The 2016 rule still left an out, though, saying that any protections for religious freedom that already existed would supersede any relevant portions of the rule. But even that out wasn’t enough, apparently. Conservative health-care providers basically need an entire legal and administrative edifice to ensure they never have to acknowledge trans people exist.
O’Connor’s opinion is also full of bog-standard religious conservative dog whistles. There’s the praising of religious conservatives for standing up to “government orthodoxy,” complete with a weirdly unnecessary quote from Brave New World. There’s the accusation that the government attorneys were operating from “religious animus.” Finally, there’s O’Connor’s habit of referring to the two organizations that brought the suit as the “Christian Plaintiffs,” suggesting a monolithic Christian view of the appropriateness of providing reproductive health care and trans health care, rather than that these organizations represent evangelical and Catholic providers.
Though the problem of conservative judges seems as pernicious as it is depressing, there is a fix, and it’s the obvious one: Pack the court(s). The only way to pack the Supreme Court is to literally expand it, ideally from nine justices to thirteen. That would give President Biden the opportunity to nominate four additional justices, which would help undo Trump’s three terrible appointments. An additional way the composition of the federal courts can be changed for the long haul, though, comes about by having older Clinton or Obama appointees retire, making way for younger Biden appointees who can serve longer.
Some judges did this right away, with one, Judge Victoria Roberts, advising Biden of her plan to resign only 90 minutes after he took office. There are currently 32 vacancies created either by judges who have resigned or who have taken senior status. Judges who take senior status leave the full-time bench and essentially only provide volunteer service to the court, and doing so opens a vacancy for a new judge.
Biden has been moving pretty quickly on vacancies. There are over 100 openings on the federal courts, as not all openings have resulted from retirement or senior status. Eight Biden nominees have been confirmed, and over 30 other nominees are pending.
He’ll need to move fast, though. The GOP has rammed through over two dozen voting restrictions, and it might be hard to hold on to the House, the Senate, and even the presidency in the 2022 and 2024 elections, so getting as many judges in before that happens is critical. Without that, so much of the progress we’ve made could be lost.

○ ○ ○ ○

*About this exercise:*
Which US presidents does the passage on federal courts name? List each one. Use only the passage on federal courts, with no outside knowledge.

*Record set:*
○ ○ ○ ○

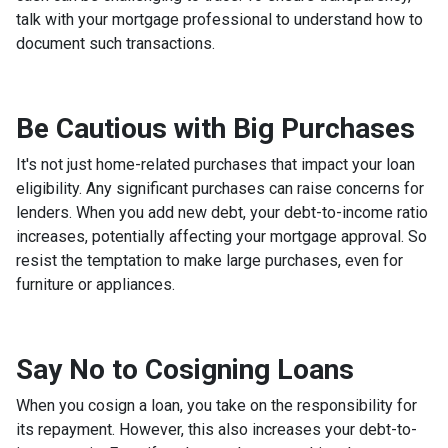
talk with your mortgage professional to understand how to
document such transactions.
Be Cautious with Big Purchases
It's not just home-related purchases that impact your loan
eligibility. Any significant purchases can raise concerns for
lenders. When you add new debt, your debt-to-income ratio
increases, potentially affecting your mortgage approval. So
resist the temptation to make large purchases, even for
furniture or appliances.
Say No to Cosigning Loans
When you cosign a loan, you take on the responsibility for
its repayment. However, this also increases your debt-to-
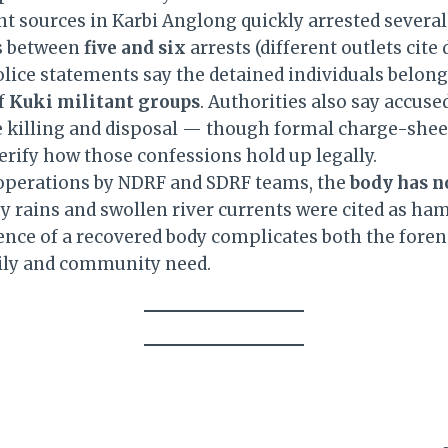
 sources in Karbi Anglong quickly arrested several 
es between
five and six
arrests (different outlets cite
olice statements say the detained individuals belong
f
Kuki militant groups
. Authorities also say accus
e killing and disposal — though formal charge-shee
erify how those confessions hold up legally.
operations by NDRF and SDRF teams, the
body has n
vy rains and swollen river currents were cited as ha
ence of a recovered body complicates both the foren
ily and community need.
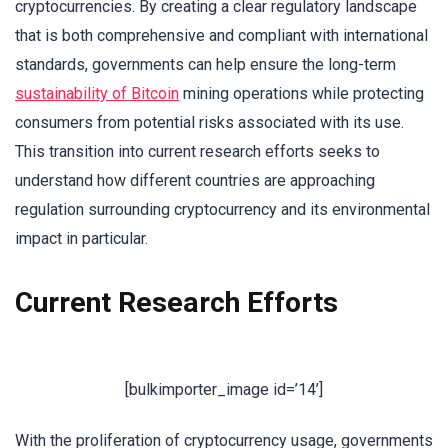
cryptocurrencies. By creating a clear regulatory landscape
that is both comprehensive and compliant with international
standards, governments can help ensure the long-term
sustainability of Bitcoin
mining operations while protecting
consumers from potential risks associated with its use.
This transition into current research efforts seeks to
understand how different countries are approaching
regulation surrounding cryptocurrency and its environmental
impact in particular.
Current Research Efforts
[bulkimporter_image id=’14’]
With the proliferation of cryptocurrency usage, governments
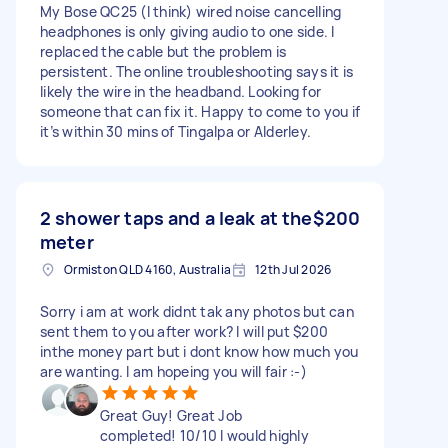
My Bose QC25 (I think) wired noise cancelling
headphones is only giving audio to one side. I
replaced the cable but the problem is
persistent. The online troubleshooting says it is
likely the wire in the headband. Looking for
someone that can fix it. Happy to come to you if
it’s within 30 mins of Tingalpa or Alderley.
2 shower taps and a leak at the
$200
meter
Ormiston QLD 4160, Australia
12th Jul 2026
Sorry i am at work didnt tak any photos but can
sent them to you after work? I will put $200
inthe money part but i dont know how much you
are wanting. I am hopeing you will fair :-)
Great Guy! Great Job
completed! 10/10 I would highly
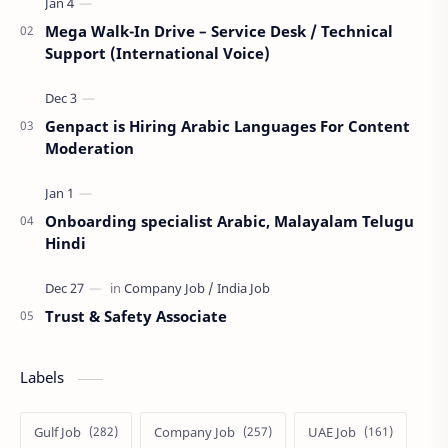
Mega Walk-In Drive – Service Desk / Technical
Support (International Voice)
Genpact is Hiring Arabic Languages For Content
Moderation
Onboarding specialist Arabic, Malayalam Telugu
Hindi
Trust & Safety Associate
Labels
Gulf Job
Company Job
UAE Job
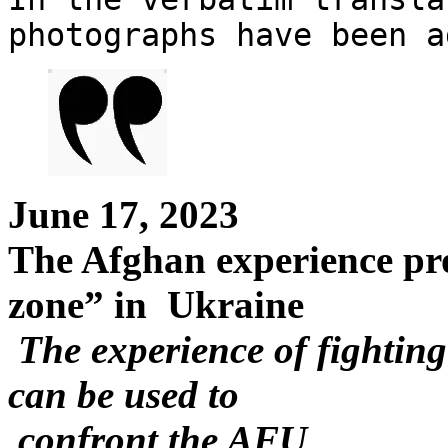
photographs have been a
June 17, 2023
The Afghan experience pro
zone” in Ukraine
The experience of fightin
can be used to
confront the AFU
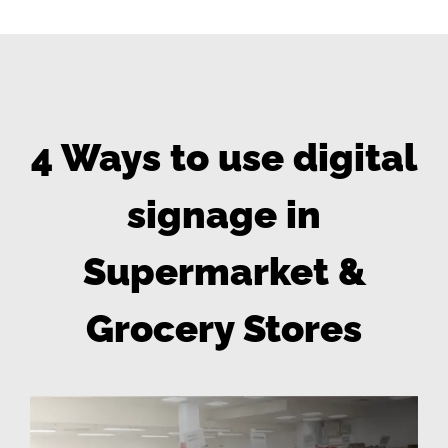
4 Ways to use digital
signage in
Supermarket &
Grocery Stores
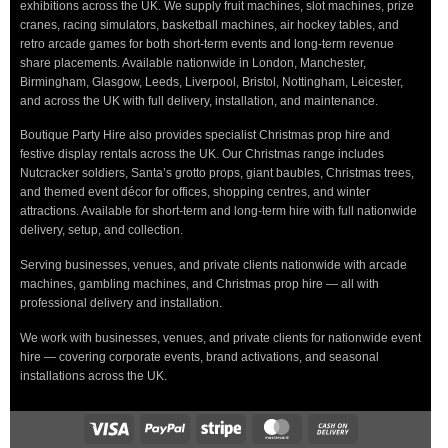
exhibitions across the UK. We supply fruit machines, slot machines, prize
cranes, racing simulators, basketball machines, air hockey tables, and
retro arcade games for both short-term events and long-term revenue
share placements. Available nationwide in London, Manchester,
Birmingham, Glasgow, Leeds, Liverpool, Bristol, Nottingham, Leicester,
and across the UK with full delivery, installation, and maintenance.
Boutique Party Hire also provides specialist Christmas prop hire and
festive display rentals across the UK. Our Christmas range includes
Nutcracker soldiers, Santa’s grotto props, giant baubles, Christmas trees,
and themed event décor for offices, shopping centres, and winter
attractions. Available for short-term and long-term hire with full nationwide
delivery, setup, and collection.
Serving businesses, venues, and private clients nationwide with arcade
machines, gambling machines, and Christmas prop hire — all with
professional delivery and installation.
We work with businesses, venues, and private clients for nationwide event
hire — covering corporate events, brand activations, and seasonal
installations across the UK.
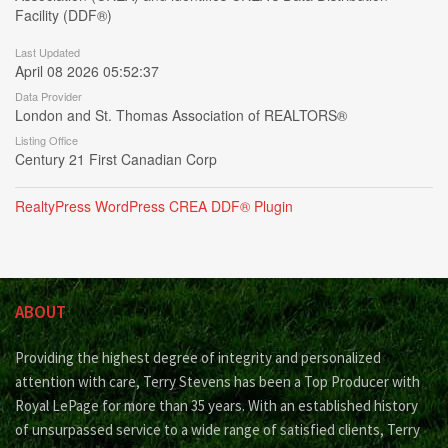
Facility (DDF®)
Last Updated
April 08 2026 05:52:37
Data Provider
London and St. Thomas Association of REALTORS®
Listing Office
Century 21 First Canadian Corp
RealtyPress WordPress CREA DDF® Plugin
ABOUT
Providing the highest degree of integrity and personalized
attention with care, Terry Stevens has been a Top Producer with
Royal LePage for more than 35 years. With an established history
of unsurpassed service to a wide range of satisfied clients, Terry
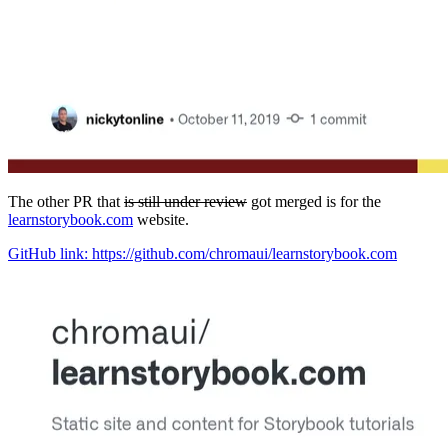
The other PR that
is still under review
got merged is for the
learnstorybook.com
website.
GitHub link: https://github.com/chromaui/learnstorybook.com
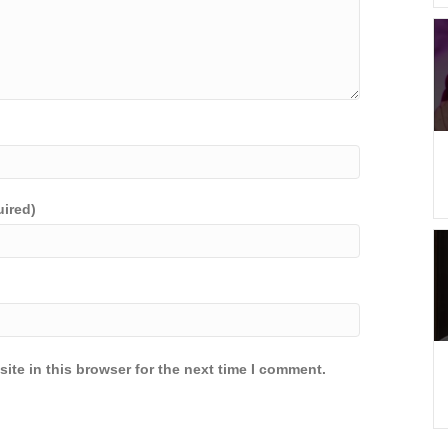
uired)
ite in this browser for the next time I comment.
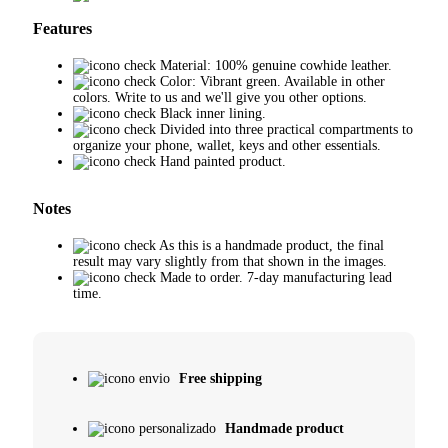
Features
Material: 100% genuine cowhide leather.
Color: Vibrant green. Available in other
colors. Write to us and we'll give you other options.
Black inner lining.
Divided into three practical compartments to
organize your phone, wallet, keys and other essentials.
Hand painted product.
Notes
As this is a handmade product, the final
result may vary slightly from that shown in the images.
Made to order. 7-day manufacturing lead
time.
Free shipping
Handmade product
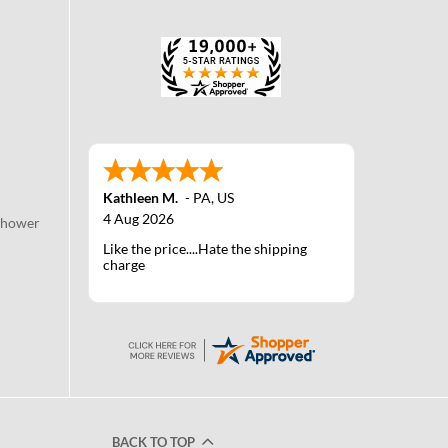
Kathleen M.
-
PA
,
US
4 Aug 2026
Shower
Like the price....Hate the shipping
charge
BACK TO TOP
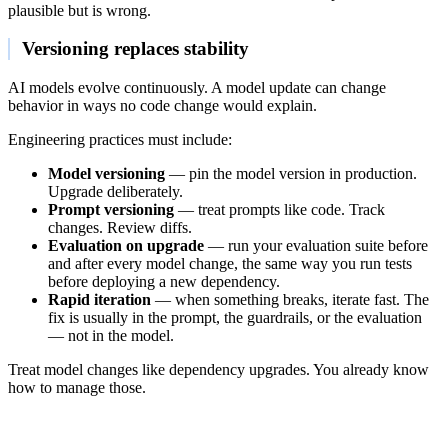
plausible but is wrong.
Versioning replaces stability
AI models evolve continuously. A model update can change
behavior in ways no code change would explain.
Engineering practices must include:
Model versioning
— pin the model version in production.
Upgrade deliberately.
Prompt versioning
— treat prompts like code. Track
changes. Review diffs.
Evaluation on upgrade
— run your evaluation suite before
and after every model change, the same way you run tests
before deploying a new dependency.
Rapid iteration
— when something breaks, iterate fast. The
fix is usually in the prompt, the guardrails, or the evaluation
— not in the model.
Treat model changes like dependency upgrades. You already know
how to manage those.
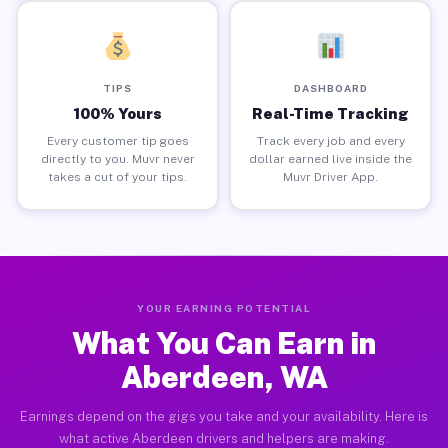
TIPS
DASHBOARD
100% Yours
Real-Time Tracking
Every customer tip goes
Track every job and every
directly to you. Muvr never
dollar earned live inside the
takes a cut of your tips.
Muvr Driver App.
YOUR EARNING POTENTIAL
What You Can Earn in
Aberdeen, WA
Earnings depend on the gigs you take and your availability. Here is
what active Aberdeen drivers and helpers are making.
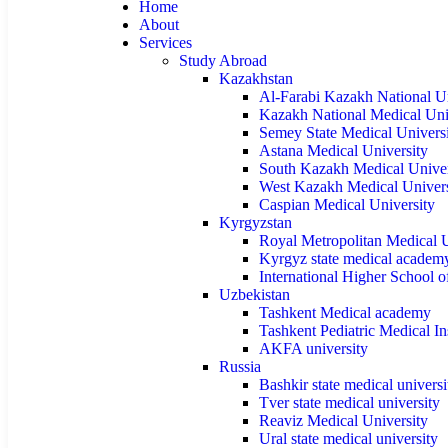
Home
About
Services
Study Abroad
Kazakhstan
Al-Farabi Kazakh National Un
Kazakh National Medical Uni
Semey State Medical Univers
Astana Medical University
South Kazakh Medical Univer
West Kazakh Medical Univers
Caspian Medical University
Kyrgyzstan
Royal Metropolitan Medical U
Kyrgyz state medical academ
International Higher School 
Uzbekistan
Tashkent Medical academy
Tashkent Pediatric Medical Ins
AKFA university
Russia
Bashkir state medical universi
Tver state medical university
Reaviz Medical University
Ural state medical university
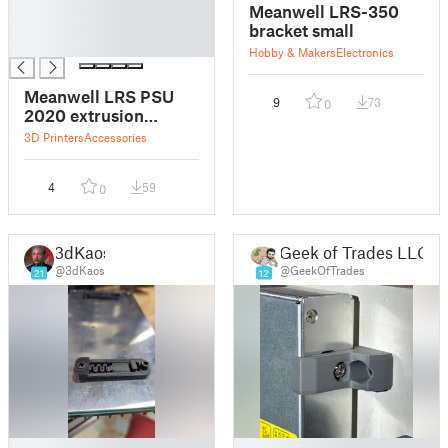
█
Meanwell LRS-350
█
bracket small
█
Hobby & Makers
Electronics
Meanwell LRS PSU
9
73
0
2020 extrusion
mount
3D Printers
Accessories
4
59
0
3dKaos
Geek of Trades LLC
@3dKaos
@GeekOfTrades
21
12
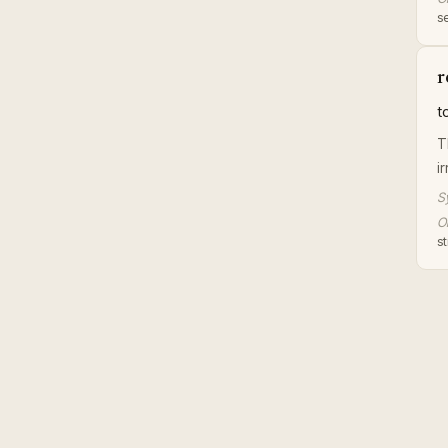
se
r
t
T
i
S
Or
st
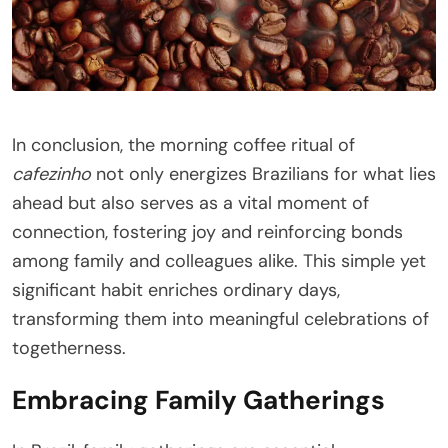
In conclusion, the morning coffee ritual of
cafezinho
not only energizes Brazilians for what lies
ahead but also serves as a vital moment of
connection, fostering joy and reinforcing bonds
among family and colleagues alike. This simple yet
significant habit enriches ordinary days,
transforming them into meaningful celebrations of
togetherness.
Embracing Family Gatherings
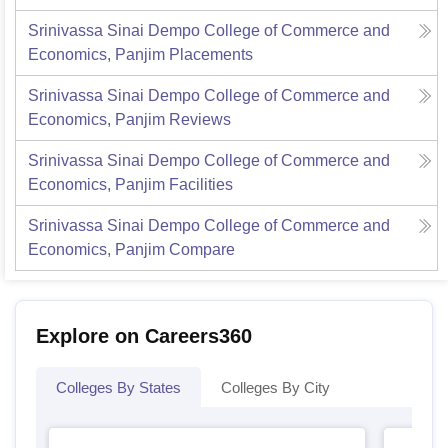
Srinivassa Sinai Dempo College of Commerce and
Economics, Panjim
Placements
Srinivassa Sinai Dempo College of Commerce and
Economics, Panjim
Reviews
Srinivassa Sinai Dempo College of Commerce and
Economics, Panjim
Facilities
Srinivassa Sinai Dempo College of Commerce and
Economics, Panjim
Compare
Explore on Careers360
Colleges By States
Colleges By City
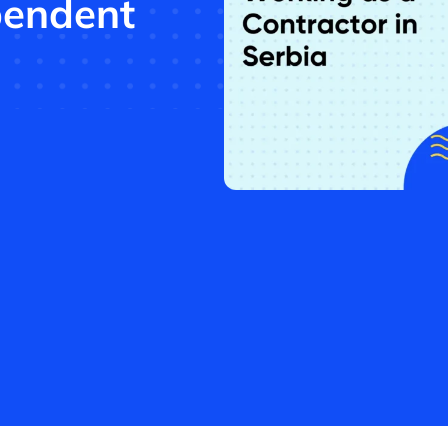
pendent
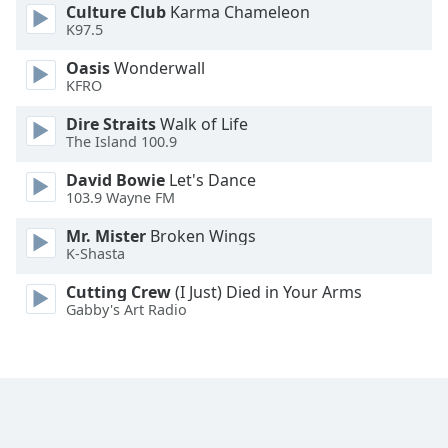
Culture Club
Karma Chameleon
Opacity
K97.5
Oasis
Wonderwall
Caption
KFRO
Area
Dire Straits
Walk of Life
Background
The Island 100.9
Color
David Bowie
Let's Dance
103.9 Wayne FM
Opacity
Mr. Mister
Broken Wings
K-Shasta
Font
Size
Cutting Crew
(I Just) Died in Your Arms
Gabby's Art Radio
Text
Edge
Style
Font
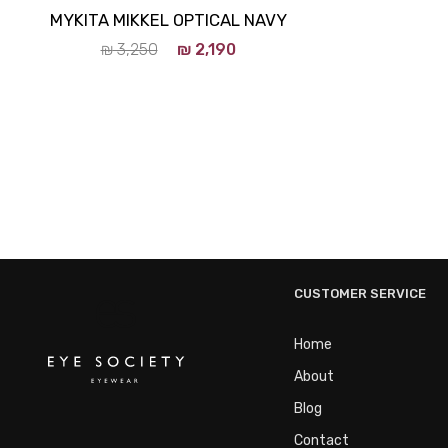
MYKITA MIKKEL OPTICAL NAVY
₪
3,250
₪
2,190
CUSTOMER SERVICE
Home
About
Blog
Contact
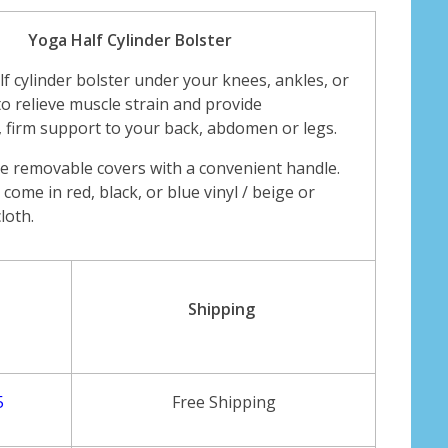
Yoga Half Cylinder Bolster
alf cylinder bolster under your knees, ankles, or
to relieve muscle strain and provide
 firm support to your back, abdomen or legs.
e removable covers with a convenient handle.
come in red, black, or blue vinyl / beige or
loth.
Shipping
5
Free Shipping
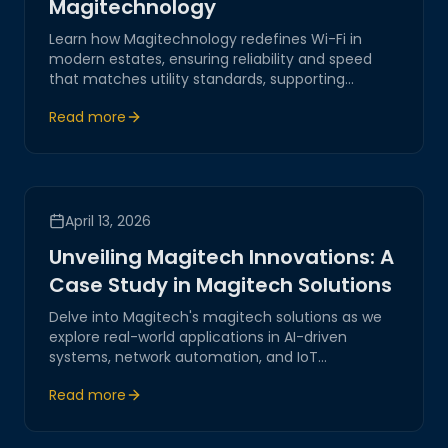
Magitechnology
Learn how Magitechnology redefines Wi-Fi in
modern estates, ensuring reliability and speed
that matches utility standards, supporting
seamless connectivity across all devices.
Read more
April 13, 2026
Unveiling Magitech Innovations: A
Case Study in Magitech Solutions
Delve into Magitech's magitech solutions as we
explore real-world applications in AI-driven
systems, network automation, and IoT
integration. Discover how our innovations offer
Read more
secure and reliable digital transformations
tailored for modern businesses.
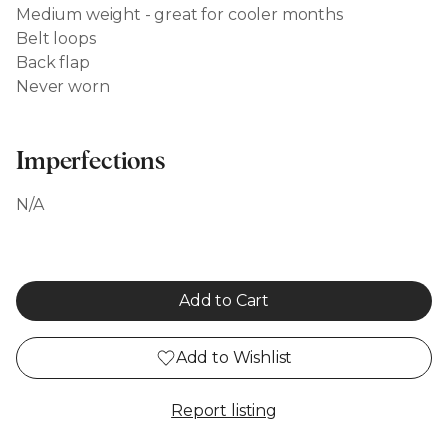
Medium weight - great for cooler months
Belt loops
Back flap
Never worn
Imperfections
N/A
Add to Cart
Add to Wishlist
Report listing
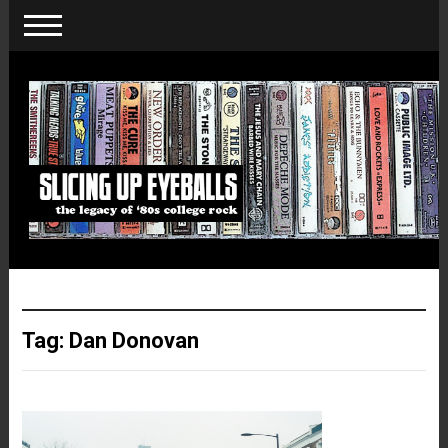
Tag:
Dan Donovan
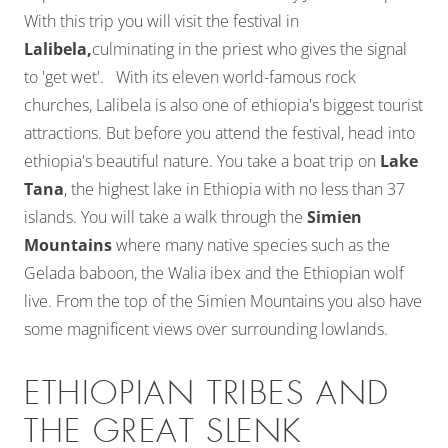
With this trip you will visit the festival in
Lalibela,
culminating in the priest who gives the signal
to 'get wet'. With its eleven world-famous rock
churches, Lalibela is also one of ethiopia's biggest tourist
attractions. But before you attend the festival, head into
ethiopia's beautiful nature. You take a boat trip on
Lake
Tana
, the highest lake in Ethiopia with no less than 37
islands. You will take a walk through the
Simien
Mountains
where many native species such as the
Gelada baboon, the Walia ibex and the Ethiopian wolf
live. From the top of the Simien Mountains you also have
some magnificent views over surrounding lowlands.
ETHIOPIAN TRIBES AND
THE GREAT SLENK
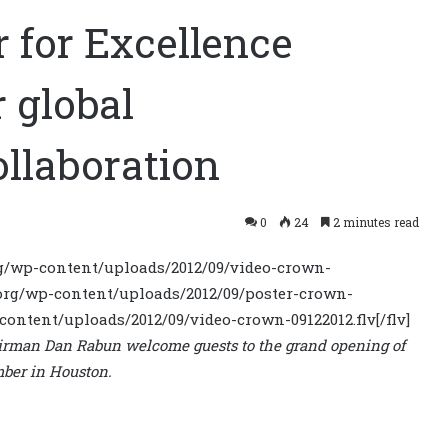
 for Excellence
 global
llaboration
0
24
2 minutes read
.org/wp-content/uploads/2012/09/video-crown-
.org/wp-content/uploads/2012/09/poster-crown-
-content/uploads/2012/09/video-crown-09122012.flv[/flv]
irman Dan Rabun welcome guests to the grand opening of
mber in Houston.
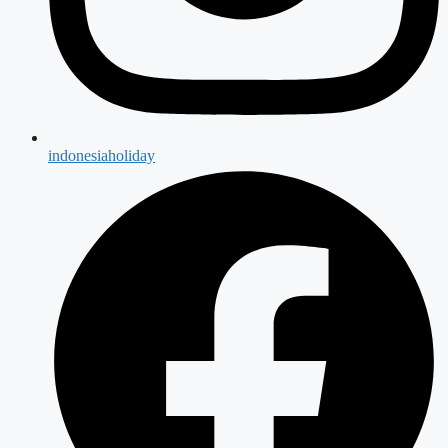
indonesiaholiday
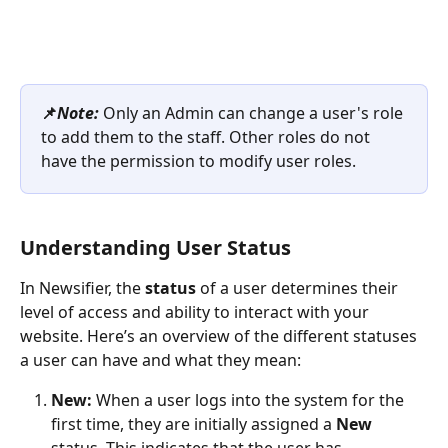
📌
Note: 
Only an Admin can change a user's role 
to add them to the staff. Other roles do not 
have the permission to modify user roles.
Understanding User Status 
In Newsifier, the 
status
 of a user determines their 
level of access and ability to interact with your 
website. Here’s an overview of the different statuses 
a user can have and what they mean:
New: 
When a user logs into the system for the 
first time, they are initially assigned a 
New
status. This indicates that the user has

○ ○ ○ ○

*Answer space:*
Biden, Trump, Clinton, Obama